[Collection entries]

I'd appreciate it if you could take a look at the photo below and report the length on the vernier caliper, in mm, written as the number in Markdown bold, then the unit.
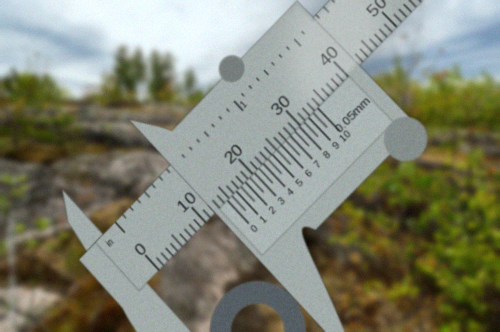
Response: **14.6** mm
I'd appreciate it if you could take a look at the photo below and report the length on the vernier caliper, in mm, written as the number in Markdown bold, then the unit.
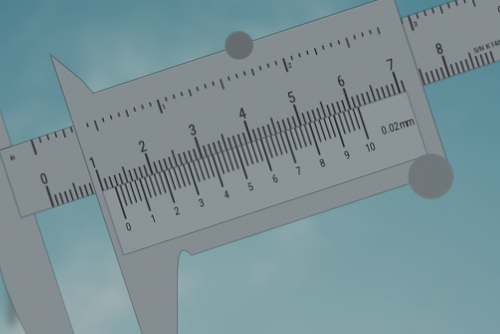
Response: **12.5** mm
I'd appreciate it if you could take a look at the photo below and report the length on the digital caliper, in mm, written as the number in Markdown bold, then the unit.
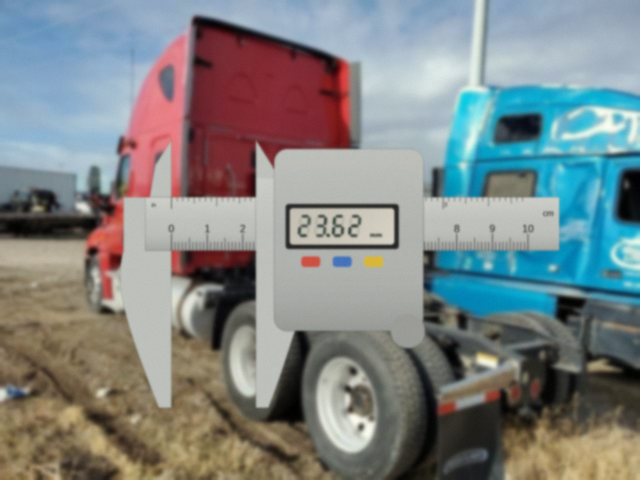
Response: **23.62** mm
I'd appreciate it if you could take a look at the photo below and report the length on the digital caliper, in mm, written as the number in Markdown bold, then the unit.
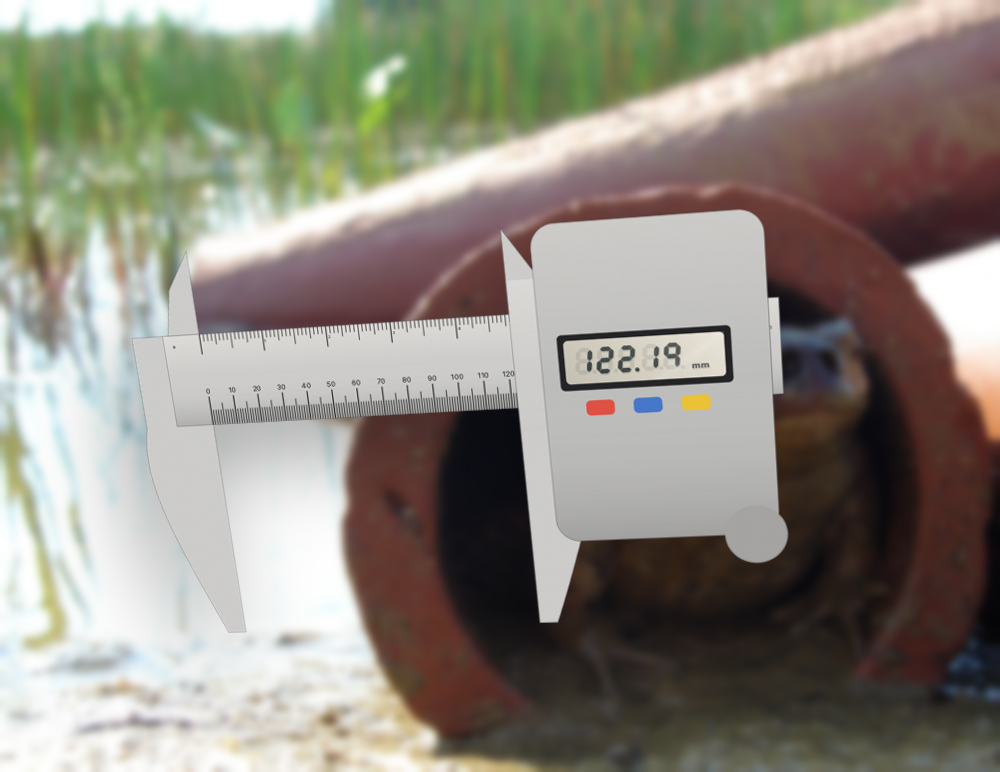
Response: **122.19** mm
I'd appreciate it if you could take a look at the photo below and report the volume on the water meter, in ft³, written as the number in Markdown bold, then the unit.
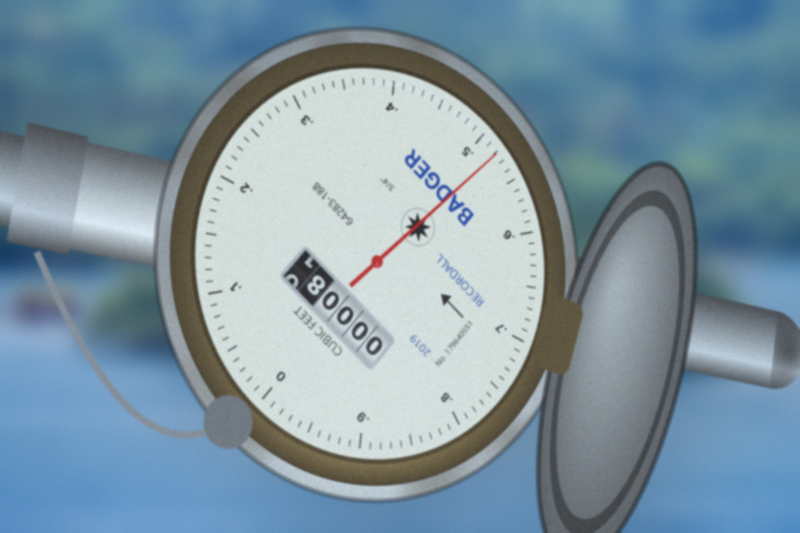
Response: **80.52** ft³
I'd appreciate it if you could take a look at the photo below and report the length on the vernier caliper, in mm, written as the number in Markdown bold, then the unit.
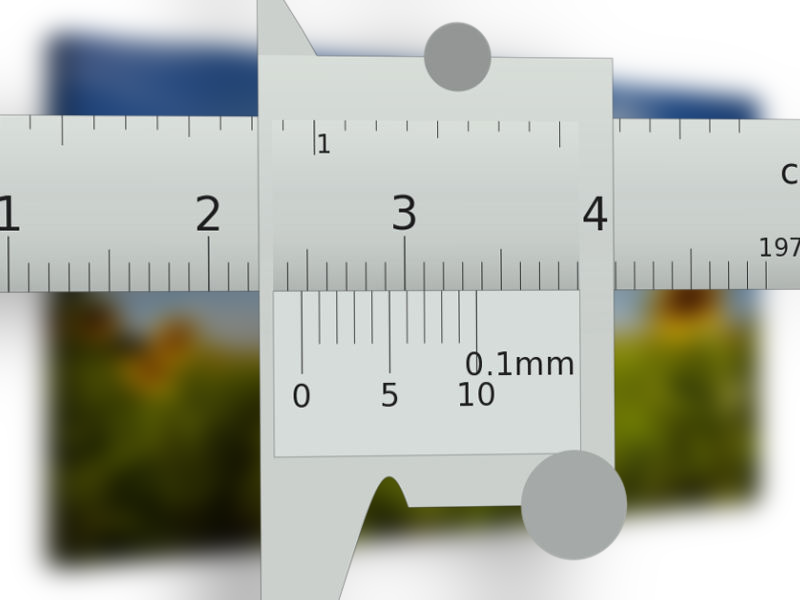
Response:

> What the task asks: Rewrite all items above, substituting "image below" for each occurrence of "photo below" and keeping everything else unchanged. Omit the pictures from the output.

> Task response:
I'd appreciate it if you could take a look at the image below and report the length on the vernier caliper, in mm, written as the number in Markdown bold, then the unit.
Response: **14.6** mm
I'd appreciate it if you could take a look at the image below and report the length on the vernier caliper, in mm, written as the number in Markdown bold, then the unit.
Response: **12.5** mm
I'd appreciate it if you could take a look at the image below and report the length on the digital caliper, in mm, written as the number in Markdown bold, then the unit.
Response: **23.62** mm
I'd appreciate it if you could take a look at the image below and report the length on the digital caliper, in mm, written as the number in Markdown bold, then the unit.
Response: **122.19** mm
I'd appreciate it if you could take a look at the image below and report the volume on the water meter, in ft³, written as the number in Markdown bold, then the unit.
Response: **80.52** ft³
I'd appreciate it if you could take a look at the image below and report the length on the vernier caliper, in mm, written as the number in Markdown bold, then the unit.
Response:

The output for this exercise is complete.